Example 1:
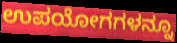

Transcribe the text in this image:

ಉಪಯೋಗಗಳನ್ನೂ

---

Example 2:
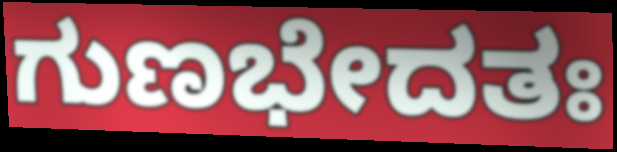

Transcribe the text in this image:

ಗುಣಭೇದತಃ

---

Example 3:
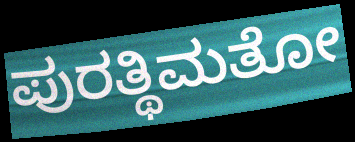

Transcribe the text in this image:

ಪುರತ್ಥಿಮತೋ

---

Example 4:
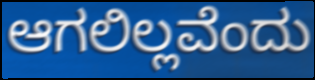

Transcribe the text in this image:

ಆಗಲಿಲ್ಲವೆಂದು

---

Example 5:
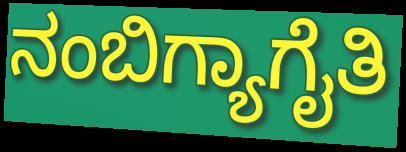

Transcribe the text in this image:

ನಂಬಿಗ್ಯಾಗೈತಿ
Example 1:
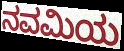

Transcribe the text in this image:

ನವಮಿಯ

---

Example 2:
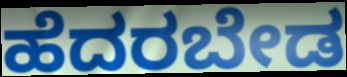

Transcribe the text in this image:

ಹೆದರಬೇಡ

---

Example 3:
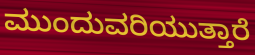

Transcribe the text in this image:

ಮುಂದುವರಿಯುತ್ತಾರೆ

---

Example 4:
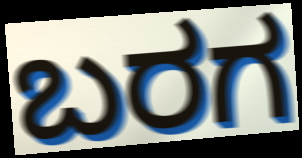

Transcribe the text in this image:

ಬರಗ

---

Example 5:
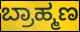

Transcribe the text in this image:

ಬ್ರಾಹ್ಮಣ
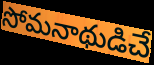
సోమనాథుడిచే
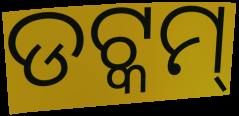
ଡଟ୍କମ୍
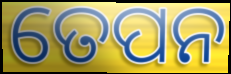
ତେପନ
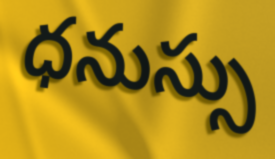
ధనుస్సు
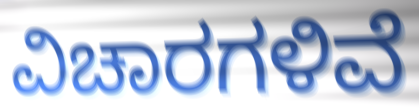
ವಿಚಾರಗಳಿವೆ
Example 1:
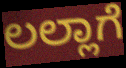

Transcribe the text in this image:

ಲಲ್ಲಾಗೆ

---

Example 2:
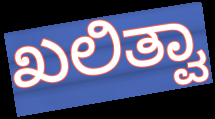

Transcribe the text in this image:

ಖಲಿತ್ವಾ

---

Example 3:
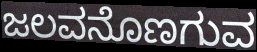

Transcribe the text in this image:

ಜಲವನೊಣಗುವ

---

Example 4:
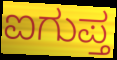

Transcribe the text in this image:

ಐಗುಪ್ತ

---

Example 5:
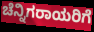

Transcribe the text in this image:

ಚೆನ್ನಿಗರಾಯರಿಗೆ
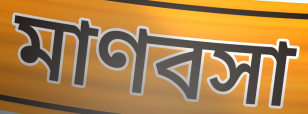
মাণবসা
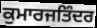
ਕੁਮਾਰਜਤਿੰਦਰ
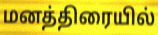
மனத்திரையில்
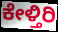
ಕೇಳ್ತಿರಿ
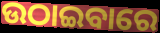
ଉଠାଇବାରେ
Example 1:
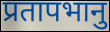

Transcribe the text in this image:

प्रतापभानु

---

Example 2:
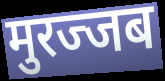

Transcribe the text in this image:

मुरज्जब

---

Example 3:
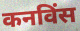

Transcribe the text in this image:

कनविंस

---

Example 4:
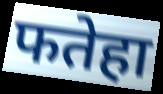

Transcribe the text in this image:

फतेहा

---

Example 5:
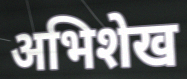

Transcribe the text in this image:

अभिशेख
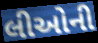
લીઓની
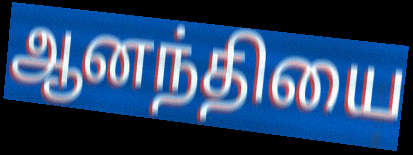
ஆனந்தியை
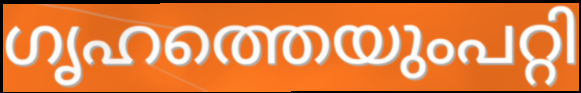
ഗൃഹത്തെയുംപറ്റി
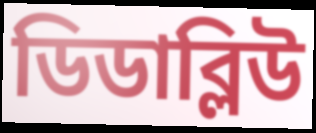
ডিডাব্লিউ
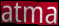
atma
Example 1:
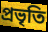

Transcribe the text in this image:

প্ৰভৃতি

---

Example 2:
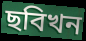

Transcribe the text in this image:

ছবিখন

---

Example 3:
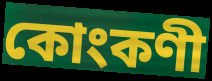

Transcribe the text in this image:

○ ○ ○ ○

* What you need to do
Repeat the preceding records precisely, and leave every picture out of the copy.

* Response for this exercise
Example 1:

Transcribe the text in this image:

ಉಪಯೋಗಗಳನ್ನೂ

---

Example 2:

Transcribe the text in this image:

ಗುಣಭೇದತಃ

---

Example 3:

Transcribe the text in this image:

ಪುರತ್ಥಿಮತೋ

---

Example 4:

Transcribe the text in this image:

ಆಗಲಿಲ್ಲವೆಂದು

---

Example 5:

Transcribe the text in this image:

ನಂಬಿಗ್ಯಾಗೈತಿ
Example 1:

Transcribe the text in this image:

ನವಮಿಯ

---

Example 2:

Transcribe the text in this image:

ಹೆದರಬೇಡ

---

Example 3:

Transcribe the text in this image:

ಮುಂದುವರಿಯುತ್ತಾರೆ

---

Example 4:

Transcribe the text in this image:

ಬರಗ

---

Example 5:

Transcribe the text in this image:

ಬ್ರಾಹ್ಮಣ
సోమనాథుడిచే
ଡଟ୍କମ୍
ତେପନ
ధనుస్సు
ವಿಚಾರಗಳಿವೆ
Example 1:

Transcribe the text in this image:

ಲಲ್ಲಾಗೆ

---

Example 2:

Transcribe the text in this image:

ಖಲಿತ್ವಾ

---

Example 3:

Transcribe the text in this image:

ಜಲವನೊಣಗುವ

---

Example 4:

Transcribe the text in this image:

ಐಗುಪ್ತ

---

Example 5:

Transcribe the text in this image:

ಚೆನ್ನಿಗರಾಯರಿಗೆ
মাণবসা
ਕੁਮਾਰਜਤਿੰਦਰ
மனத்திரையில்
ಕೇಳ್ತಿರಿ
ଉଠାଇବାରେ
Example 1:

Transcribe the text in this image:

प्रतापभानु

---

Example 2:

Transcribe the text in this image:

मुरज्जब

---

Example 3:

Transcribe the text in this image:

कनविंस

---

Example 4:

Transcribe the text in this image:

फतेहा

---

Example 5:

Transcribe the text in this image:

अभिशेख
લીઓની
ஆனந்தியை
ഗൃഹത്തെയുംപറ്റി
ডিডাব্লিউ
atma
Example 1:

Transcribe the text in this image:

প্ৰভৃতি

---

Example 2:

Transcribe the text in this image:

ছবিখন

---

Example 3:

Transcribe the text in this image:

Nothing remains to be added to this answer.